EXERCISE INSTRUCTIONS: Copy the part of the text about accountants' professional and human sides that opens with "We had better be accurate." and closes with "look the part.".

TEXT SHOWN:

== Segment start ==

We had better be accurate. And we are supposed to have answers. All of the answers. To every question—even the hypothetical ones. And we need to be fast, especially if we are billing by the hour. And while we are busy acting all professional, we have to look the part.

But we accountants have this secret, other side. You see, many of us, in fact nearly all of the accountants I know, are people, too. (Have you heard about KPMG teaming up with IBM’s Watson? That might be the exception.) That means that, in addition to this whole professional thing we’ve got going on, we have human problems: babies who don’t sleep through the night, bills that pile up faster than our paychecks, pets that die on us, ageing parents who need our help.

Integrate Your Professional and Human Sides

We’ve also got personalities, quirks, and even hobbies (when it’s not tax season). Some of us, the brave younger ones, even have tattoos (Byron Patrick sports a CPA tattoo, while Greg Kyte, CPA, has a tattoo of his wife’s name). Others of us like to wear bow ties, flip flops, or Converse sneakers to work.

So, what happens when we accountants try to integrate these two sides of ourselves? Many of us try to suppress our humanness. We present that professional image at work and then save the people stuff for home. We shut down parts of ourselves to portray the image we think we have to represent. I like to imagine groups of accountants retreating to their cars at the end of a long day and peeling off those masks of pristine perfection.

But here’s the thing. It turns out our clients are people, and that makes them mostly human, too. Do you think they would rather be around some cardboard cutout version of a human being or someone who is real, alive, and three-dimensional? And who wants to network with some uptight, controlled, buttoned-up character of a person who says what they think you want to hear? We’ve all met that person at a chamber mixer. Yikes! Get me outta there, fast!

== Segment end ==

SOURCE MATERIAL:

== Segment start ==

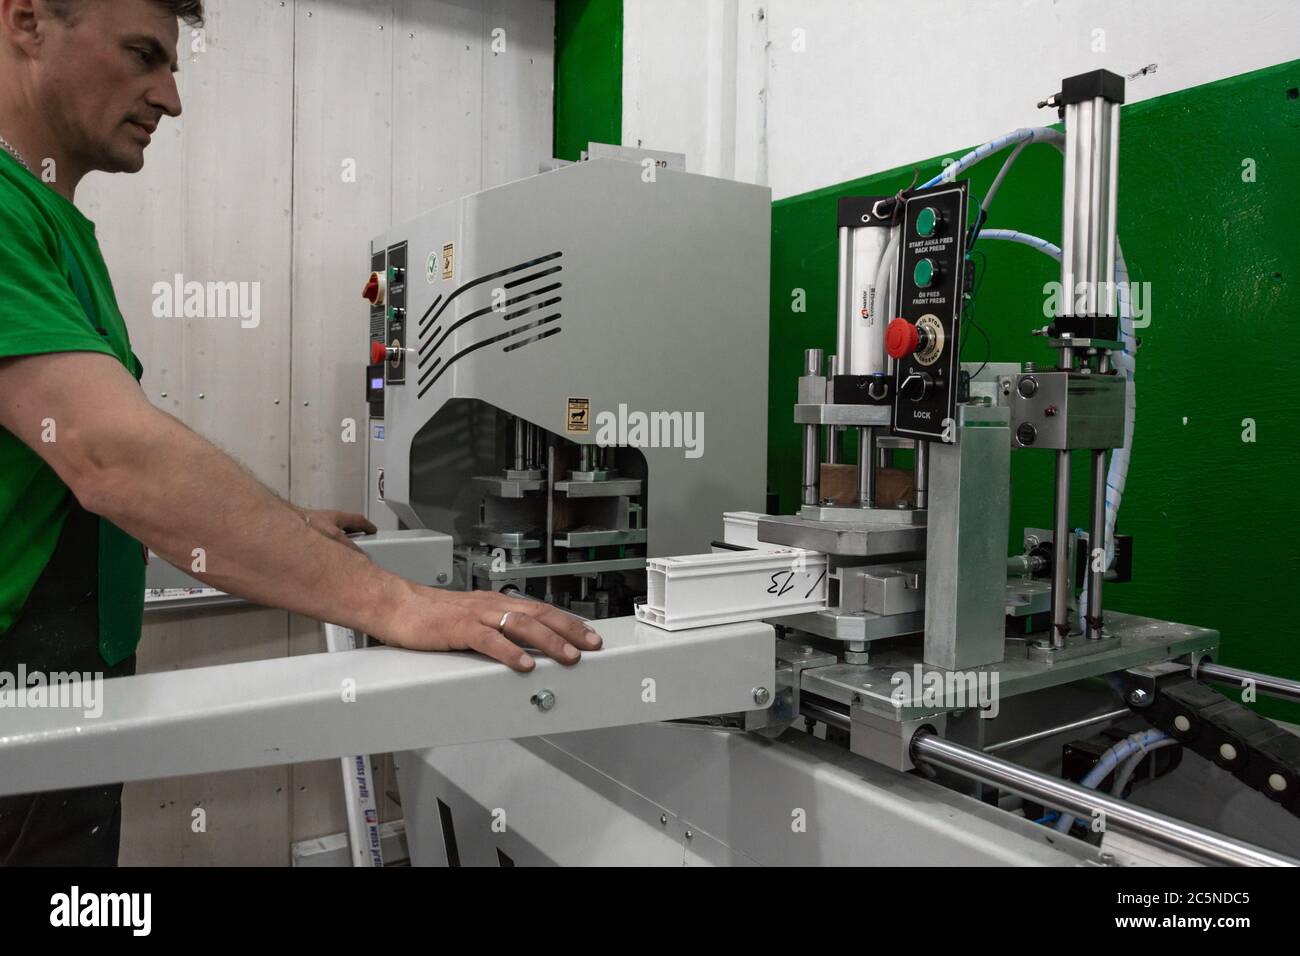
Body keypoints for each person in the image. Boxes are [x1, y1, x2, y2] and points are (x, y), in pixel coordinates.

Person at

== Segment end ==

TASK RESULT:
We had better be accurate. And we are supposed to have answers. All of the answers. To every question—even the hypothetical ones. And we need to be fast, especially if we are billing by the hour. And while we are busy acting all professional, we have to look the part.